The tale of the two giants…
According to Irish mythology, there once lived a pair of giants, Finn McCool (or Fionn Mac Cumhaill) in Northern Ireland and Benandonnar across the channel in Scotland. The two giants were aware of each other, and loathed each other, especially since their countrymen held them up as their respective champions, boasting incessantly of their own man’s superiority.
One day, Benandonnar, the Scottish giant, began to hurl insults at his rival. In rage, Finn McCool scooped a mound of dirt and threw it at Benandonnar, symbolic of throwing down a gauntlet and challenging him to a fight. (By some accounts, the dirt he scooped up created the crater for Northern Ireland’s largest lake, Lough Neagh, and in falling into the sea, the Isle of Man.) Benandonnar, in turn retaliated by throwing an immense rock at Finn, and bellowing, “You don’t know how lucky you are. If I were a strong swimmer, I would come over and give you a thorough thrashing!” As the argument escalated, Finn decided to take up Benandonnar on his threat. He hauled dirt into the channel, and created a causeway for the Scotsman to come and face him “…if, that is, you have the gall.” But in building the causeway, Finn found himself on the Scottish shore, where he could spy his foe. To his shock and horror, the Scottish giant was considerably bigger than he was! Accordingly, he made a hasty retreat, but only to look back and see that Benandonnar was trailing behind him, crossing the channel to Ireland also.
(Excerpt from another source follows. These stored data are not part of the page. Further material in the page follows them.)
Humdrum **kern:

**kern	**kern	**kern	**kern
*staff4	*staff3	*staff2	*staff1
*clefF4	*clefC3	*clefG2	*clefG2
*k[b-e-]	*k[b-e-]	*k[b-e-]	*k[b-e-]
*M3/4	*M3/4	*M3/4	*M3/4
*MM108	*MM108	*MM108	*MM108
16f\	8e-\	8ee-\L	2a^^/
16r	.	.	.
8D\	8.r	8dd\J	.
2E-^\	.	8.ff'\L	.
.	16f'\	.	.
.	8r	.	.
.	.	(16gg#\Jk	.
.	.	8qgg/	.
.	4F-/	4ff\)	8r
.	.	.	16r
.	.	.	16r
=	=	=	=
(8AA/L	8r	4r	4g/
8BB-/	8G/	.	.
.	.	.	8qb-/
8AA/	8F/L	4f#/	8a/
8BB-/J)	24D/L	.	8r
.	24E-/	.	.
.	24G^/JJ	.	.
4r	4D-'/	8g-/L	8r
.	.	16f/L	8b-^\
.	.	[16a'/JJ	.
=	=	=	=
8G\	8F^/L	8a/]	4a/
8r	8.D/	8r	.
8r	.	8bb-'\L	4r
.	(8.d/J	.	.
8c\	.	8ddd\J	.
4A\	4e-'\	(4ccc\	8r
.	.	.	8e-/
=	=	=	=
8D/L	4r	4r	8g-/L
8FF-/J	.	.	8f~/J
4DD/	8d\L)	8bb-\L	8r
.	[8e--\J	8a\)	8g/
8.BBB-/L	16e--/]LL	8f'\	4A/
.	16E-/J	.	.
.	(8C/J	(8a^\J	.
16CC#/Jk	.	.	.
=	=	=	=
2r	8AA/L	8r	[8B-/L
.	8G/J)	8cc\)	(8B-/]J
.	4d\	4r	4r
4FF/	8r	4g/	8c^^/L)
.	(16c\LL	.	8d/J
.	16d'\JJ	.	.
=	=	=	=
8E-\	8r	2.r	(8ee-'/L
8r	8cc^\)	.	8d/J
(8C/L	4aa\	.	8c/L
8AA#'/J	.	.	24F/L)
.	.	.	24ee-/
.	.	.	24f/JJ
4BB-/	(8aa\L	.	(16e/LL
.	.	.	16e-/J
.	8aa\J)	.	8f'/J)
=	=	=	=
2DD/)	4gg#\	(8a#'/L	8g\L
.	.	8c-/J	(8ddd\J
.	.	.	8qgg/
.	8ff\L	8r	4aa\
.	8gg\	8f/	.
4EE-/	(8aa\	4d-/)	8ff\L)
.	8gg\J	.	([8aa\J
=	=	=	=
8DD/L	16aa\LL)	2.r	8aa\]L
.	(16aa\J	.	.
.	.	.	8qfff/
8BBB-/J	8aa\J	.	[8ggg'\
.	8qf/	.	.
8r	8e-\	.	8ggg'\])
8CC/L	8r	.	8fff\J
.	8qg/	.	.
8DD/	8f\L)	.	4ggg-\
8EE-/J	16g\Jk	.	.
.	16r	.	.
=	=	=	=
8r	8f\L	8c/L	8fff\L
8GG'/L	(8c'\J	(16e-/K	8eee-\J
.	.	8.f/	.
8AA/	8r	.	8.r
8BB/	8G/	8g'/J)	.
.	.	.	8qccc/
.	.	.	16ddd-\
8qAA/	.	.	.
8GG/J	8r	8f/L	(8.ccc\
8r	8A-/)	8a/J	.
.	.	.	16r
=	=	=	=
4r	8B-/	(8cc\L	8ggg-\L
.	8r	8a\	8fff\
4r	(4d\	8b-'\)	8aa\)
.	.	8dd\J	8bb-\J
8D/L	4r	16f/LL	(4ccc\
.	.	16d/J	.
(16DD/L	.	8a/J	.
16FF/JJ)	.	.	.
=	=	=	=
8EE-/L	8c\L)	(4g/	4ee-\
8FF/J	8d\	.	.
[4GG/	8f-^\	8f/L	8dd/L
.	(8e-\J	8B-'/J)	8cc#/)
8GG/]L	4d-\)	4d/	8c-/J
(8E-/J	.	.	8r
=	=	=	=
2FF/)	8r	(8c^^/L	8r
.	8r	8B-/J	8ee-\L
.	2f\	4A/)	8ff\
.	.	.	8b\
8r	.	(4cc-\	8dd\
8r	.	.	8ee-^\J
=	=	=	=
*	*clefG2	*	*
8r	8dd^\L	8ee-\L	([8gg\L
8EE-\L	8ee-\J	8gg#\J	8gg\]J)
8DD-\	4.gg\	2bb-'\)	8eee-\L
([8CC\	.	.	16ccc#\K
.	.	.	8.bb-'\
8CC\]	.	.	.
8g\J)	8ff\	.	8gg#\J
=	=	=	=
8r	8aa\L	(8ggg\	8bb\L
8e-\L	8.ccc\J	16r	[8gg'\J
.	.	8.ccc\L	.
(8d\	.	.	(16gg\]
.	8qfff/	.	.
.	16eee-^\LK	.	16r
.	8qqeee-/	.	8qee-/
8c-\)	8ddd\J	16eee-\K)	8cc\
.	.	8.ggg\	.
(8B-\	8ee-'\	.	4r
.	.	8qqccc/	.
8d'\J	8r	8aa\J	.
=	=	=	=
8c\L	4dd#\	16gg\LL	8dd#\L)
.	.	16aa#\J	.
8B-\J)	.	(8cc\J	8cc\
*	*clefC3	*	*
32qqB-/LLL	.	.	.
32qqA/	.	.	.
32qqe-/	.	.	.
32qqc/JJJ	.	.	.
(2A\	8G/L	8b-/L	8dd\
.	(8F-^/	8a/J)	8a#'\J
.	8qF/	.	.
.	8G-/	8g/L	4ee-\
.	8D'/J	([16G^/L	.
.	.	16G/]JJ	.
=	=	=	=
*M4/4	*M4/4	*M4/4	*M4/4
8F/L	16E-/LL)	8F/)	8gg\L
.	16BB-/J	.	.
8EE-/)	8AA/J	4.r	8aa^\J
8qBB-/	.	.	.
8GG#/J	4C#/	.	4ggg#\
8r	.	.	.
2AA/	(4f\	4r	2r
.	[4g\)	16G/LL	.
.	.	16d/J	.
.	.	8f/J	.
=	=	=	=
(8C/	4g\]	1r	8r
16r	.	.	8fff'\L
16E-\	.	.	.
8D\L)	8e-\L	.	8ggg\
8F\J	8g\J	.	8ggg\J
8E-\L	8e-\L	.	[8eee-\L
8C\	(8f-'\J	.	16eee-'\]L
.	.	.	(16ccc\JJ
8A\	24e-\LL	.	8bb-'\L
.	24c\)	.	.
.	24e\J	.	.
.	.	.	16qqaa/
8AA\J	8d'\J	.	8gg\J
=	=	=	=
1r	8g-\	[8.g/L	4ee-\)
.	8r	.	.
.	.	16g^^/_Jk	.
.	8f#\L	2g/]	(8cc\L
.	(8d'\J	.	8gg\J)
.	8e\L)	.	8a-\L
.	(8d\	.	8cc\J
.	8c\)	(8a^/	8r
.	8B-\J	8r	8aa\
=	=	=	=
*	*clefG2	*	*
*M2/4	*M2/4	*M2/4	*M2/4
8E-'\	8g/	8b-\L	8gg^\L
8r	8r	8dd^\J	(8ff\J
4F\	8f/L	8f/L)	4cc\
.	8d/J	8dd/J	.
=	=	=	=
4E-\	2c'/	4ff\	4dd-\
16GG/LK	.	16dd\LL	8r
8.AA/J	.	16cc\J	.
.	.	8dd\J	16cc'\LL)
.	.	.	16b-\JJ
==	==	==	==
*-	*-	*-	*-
Here, Finn’s wife came to the rescue. She instructed Finn to immediately jump into his bed, and to pretend to be asleep. When Benandonnar arrived, Finn’s wife invited the Scottsman into the house, and explained, “My husband is away. And if you are not quiet, you will wake up our baby sleeping in the crib.” When Benandonnar saw Finn under the covers, his head sticking out from one end, his feet from the other, he realized, “If their baby is that big, how big is the father! Clearly, he must be much bigger than I.” This time it was Benandonnar who made a hasty retreat, running across the causeway, and tearing it up in the process. “And that is how,” the myth goes, “… Giant’s Causeway was created!”
A Geologic Wonderland…
The shafts (or columns) of stones rising from the ground resemble giant cigarettes, closely packed, their hexagonal cross sections fitting together to weave a colossal mass. Geologists and material scientists investigating the composition, concluded that there exist approximately 40,000 shafts of different length, that they are basaltic rocks and mostly six-sided (hexagonal). It is known that they were created by magma extruding upward from volcanic activity in the ground 60 million years ago. Plate tectonic action was powered by the internal dynamics inside the earth, creating geologic faults, trenches and ridges. As the magma cooled and solidified, it also began to crack, as water seeped in. Under ideal conditions, joints form at 120° to one another in basalt, explaining the preponderance of hexagonal pattern seen in the cross sections. Because of flaws in the material, however, they are not all six sided, but other polygons can be seen, including five, seven, eight, or even nine sides. The photo does not include any identifiable scale, such as a meter stick or a person. But the shafts can be as long as 12 meters (36 ft) or as tall as a four-story building.
Following the theoretical (mathematical) analysis by applied mathematician L. Mahadevan in Harvard University’s Material Sciences Department, and simple experiments using starch and water by physicists Stephen Morris and Lucas Goehring at the University of Toronto convincing evidence emerged that in the growth of these columns, their cross sectional size was determined by the time it took for the material to cool down. The longer the cooling period the larger will be the cross section. The phenomenon is also seen in the mud in parched river and lakebeds during drought conditions.
Giant’s Causeway is the best known of columnar basalts in the world, but similar geological sites do exist especially in areas of tectonic activity. First there is the eponymous Fingal’s Cave on the uninhabited Isle of Staffa, Scotland, closely related to Giant’s Causeway in its gestation, as a creation by Paleocene basalt flow. Although conceived 60 Million years ago, they were both uncovered by receding ice sheets at the end of the last Ice Age 15,000 years ago. The cave, discovered in 1770 and known for its haunting echoes reminiscent of an organ, served as the inspiration for Mendelssohn’s overture, “New Hebrides” (1829). Futurist Jules Verne cited the cavern in his book “Le Rayon Vert,” and again in his novels “Journey to the Center of the Earth.” Nineteenth century poets and writers, including William Wordsworth, John Keats and Alfred Lord Tennyson wrote about them. And artist Turner created his painting, “Staffa, Fingal’s Cave.”
Other basaltic pillars include Devil’s Postpile in California; Narooma Basalt, Narooma, New South Wales, Australia; and the massive Devil’s Tower, Wyoming, USA.